As a traditional artist, I have been undergoing a recent transition into the digital realm of creation. After beginning as a painter, my work ventured far from painting and into a style characterized by experimental and untraditional artwork, until it very recently refocused into traditional pencil drawing. After graduating from the University of Waterloo with an Arts degree in Fine Art in 2013, I focused on developing my skills in graphic design to better suit the digital economy. Wishing to continue learning and experiment with new things, I decided to continue my education with the Masters in Digital Media program at Ryerson.  

Why Digital Media?

To be innovative, to me, as a fine artist, is to maintain originality while discovering your position between the digital and the traditional. This is what I have sought to do after graduating in 2013 and this is what I expect will happen twelve months from now.   I wish to build upon my existing skills in terms of a digital media interest.  Although I have some experience in digital art and design, this program gives me the opportunity to enhance these skills in entirely new ways. 


Major Research Paper

Misogyny and Gaming: Uncovering the Operations that Maintain a Male-Gendered Gamer Culture

The construction and reification of the gamer identity as one that is essentially or naturally gendered as male, originates from a still powerful discourse that posits technological proficiency as a distinctively masculine characteristic. This leaves female gamers in an inferior position to their male counterparts.
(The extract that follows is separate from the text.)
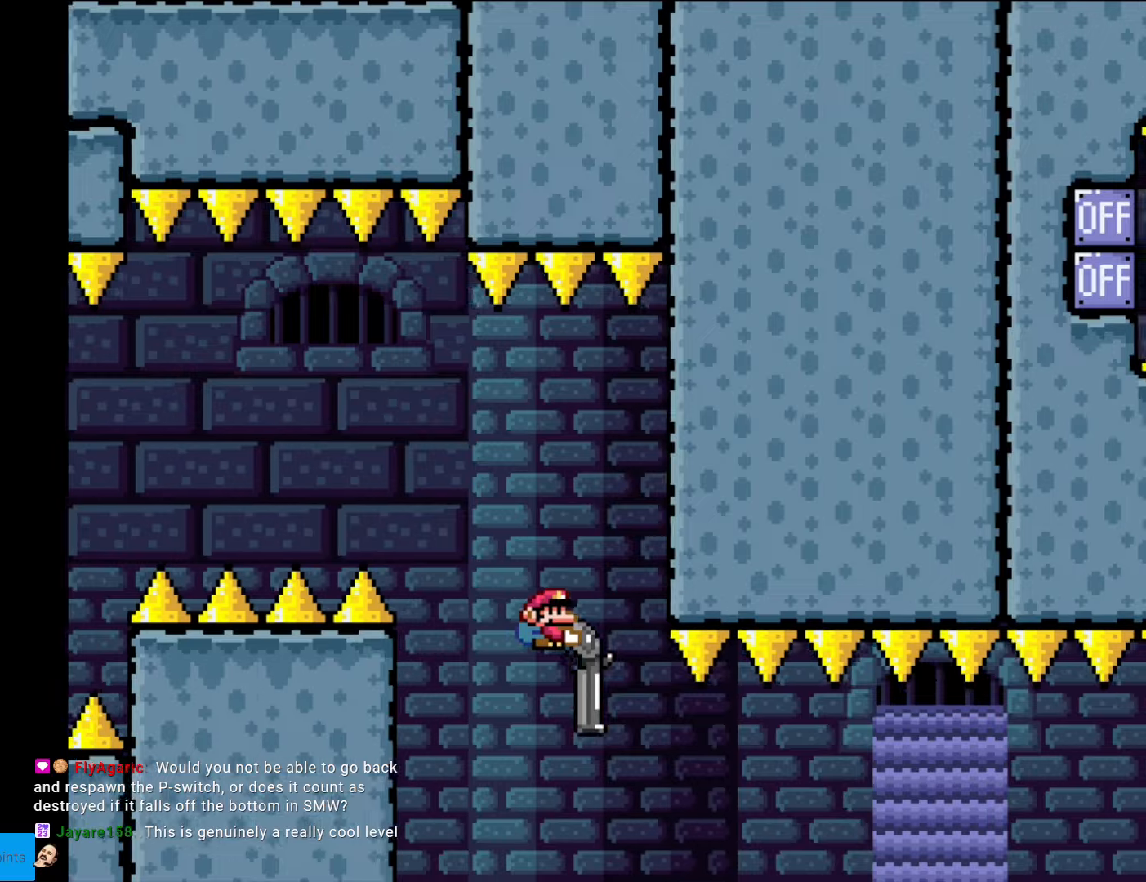
{"buttons": ["B", "Y", "R1", "DPAD_DOWN", "DPAD_RIGHT"], "events": [[333, "R1", "down"]]}
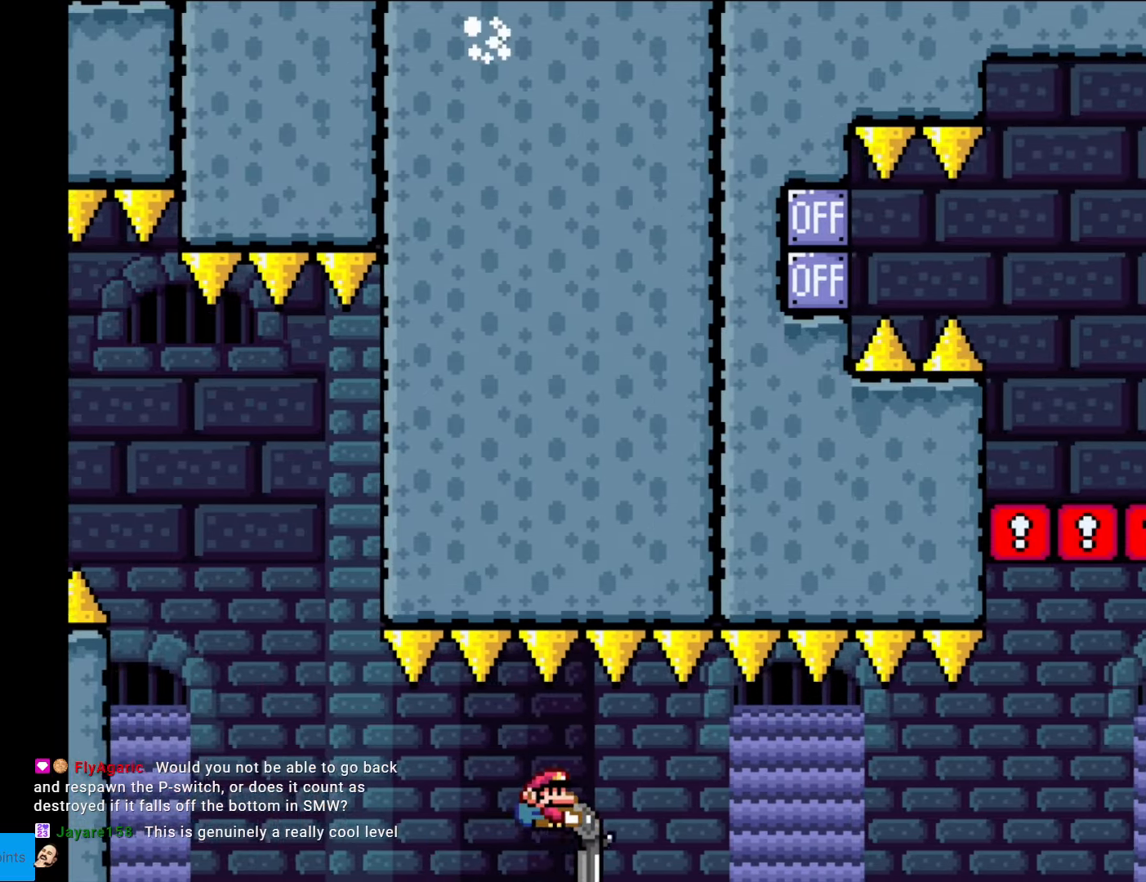
{"buttons": ["B", "Y", "DPAD_DOWN", "DPAD_RIGHT"], "events": [[17, "R1", "up"]]}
The mainstream popularization of gaming, and increase in the accessibility of videogames, allows for the diversification of the gaming population, posing a threat to the traditional ‘gamer identity’. This could result in a cultural shift that redefines a now open and diverse community that was once highly exclusive. The diversification of gamer culture challenges the assumptions that its members have formed about the gendered nature of the community. The purpose of this paper is to demonstrate how a number of operations in gamer culture work to maintain these assumptions and preserve the illusion of male ownership.